Dataset records:
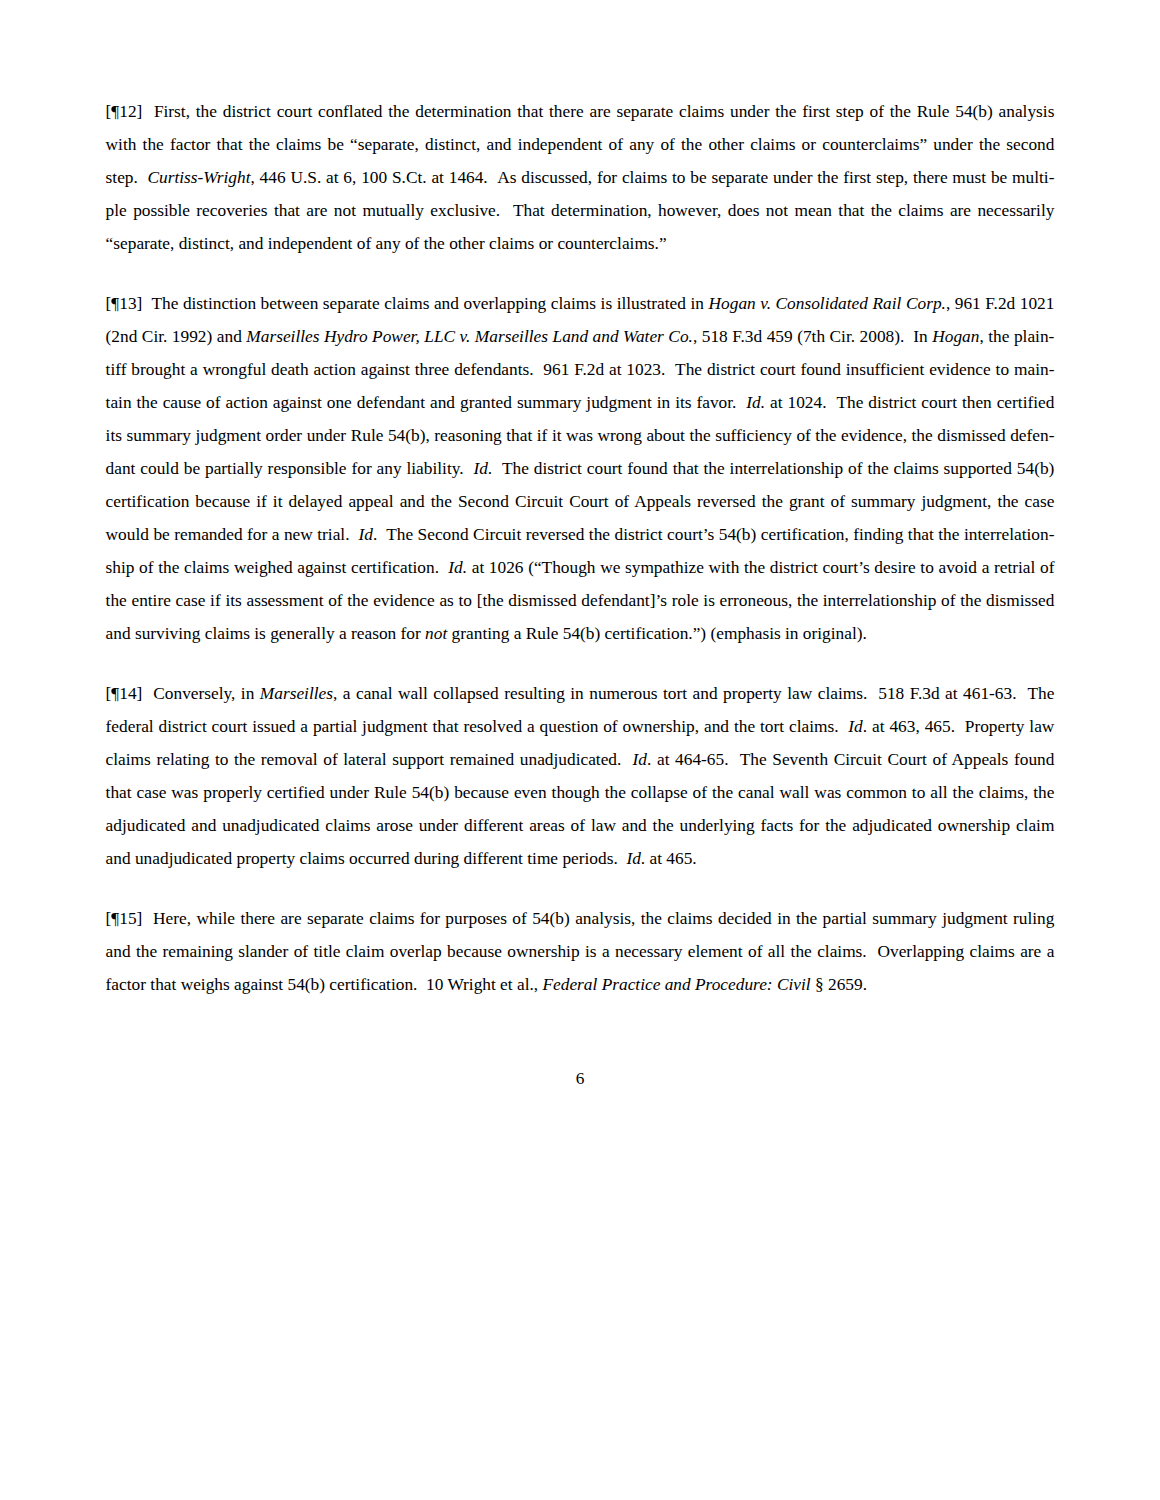[¶12] First, the district court conflated the determination that there are separate claims under the first step of the Rule 54(b) analysis with the factor that the claims be “separate, distinct, and independent of any of the other claims or counterclaims” under the second step. Curtiss-Wright, 446 U.S. at 6, 100 S.Ct. at 1464. As discussed, for claims to be separate under the first step, there must be multiple possible recoveries that are not mutually exclusive. That determination, however, does not mean that the claims are necessarily “separate, distinct, and independent of any of the other claims or counterclaims.”
[¶13] The distinction between separate claims and overlapping claims is illustrated in Hogan v. Consolidated Rail Corp., 961 F.2d 1021 (2nd Cir. 1992) and Marseilles Hydro Power, LLC v. Marseilles Land and Water Co., 518 F.3d 459 (7th Cir. 2008). In Hogan, the plaintiff brought a wrongful death action against three defendants. 961 F.2d at 1023. The district court found insufficient evidence to maintain the cause of action against one defendant and granted summary judgment in its favor. Id. at 1024. The district court then certified its summary judgment order under Rule 54(b), reasoning that if it was wrong about the sufficiency of the evidence, the dismissed defendant could be partially responsible for any liability. Id. The district court found that the interrelationship of the claims supported 54(b) certification because if it delayed appeal and the Second Circuit Court of Appeals reversed the grant of summary judgment, the case would be remanded for a new trial. Id. The Second Circuit reversed the district court’s 54(b) certification, finding that the interrelationship of the claims weighed against certification. Id. at 1026 (“Though we sympathize with the district court’s desire to avoid a retrial of the entire case if its assessment of the evidence as to [the dismissed defendant]’s role is erroneous, the interrelationship of the dismissed and surviving claims is generally a reason for not granting a Rule 54(b) certification.”) (emphasis in original).
[¶14] Conversely, in Marseilles, a canal wall collapsed resulting in numerous tort and property law claims. 518 F.3d at 461-63. The federal district court issued a partial judgment that resolved a question of ownership, and the tort claims. Id. at 463, 465. Property law claims relating to the removal of lateral support remained unadjudicated. Id. at 464-65. The Seventh Circuit Court of Appeals found that case was properly certified under Rule 54(b) because even though the collapse of the canal wall was common to all the claims, the adjudicated and unadjudicated claims arose under different areas of law and the underlying facts for the adjudicated ownership claim and unadjudicated property claims occurred during different time periods. Id. at 465.
[¶15] Here, while there are separate claims for purposes of 54(b) analysis, the claims decided in the partial summary judgment ruling and the remaining slander of title claim overlap because ownership is a necessary element of all the claims. Overlapping claims are a factor that weighs against 54(b) certification. 10 Wright et al., Federal Practice and Procedure: Civil § 2659.
6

- **Exercise goal**:
The task calls for every line of the data to be returned exactly, without pictures.

- **Answer to the problem**:
[¶12] First, the district court conflated the determination that there are separate claims under the first step of the Rule 54(b) analysis with the factor that the claims be “separate, distinct, and independent of any of the other claims or counterclaims” under the second step. Curtiss-Wright, 446 U.S. at 6, 100 S.Ct. at 1464. As discussed, for claims to be separate under the first step, there must be multiple possible recoveries that are not mutually exclusive. That determination, however, does not mean that the claims are necessarily “separate, distinct, and independent of any of the other claims or counterclaims.”
[¶13] The distinction between separate claims and overlapping claims is illustrated in Hogan v. Consolidated Rail Corp., 961 F.2d 1021 (2nd Cir. 1992) and Marseilles Hydro Power, LLC v. Marseilles Land and Water Co., 518 F.3d 459 (7th Cir. 2008). In Hogan, the plaintiff brought a wrongful death action against three defendants. 961 F.2d at 1023. The district court found insufficient evidence to maintain the cause of action against one defendant and granted summary judgment in its favor. Id. at 1024. The district court then certified its summary judgment order under Rule 54(b), reasoning that if it was wrong about the sufficiency of the evidence, the dismissed defendant could be partially responsible for any liability. Id. The district court found that the interrelationship of the claims supported 54(b) certification because if it delayed appeal and the Second Circuit Court of Appeals reversed the grant of summary judgment, the case would be remanded for a new trial. Id. The Second Circuit reversed the district court’s 54(b) certification, finding that the interrelationship of the claims weighed against certification. Id. at 1026 (“Though we sympathize with the district court’s desire to avoid a retrial of the entire case if its assessment of the evidence as to [the dismissed defendant]’s role is erroneous, the interrelationship of the dismissed and surviving claims is generally a reason for not granting a Rule 54(b) certification.”) (emphasis in original).
[¶14] Conversely, in Marseilles, a canal wall collapsed resulting in numerous tort and property law claims. 518 F.3d at 461-63. The federal district court issued a partial judgment that resolved a question of ownership, and the tort claims. Id. at 463, 465. Property law claims relating to the removal of lateral support remained unadjudicated. Id. at 464-65. The Seventh Circuit Court of Appeals found that case was properly certified under Rule 54(b) because even though the collapse of the canal wall was common to all the claims, the adjudicated and unadjudicated claims arose under different areas of law and the underlying facts for the adjudicated ownership claim and unadjudicated property claims occurred during different time periods. Id. at 465.
[¶15] Here, while there are separate claims for purposes of 54(b) analysis, the claims decided in the partial summary judgment ruling and the remaining slander of title claim overlap because ownership is a necessary element of all the claims. Overlapping claims are a factor that weighs against 54(b) certification. 10 Wright et al., Federal Practice and Procedure: Civil § 2659.
6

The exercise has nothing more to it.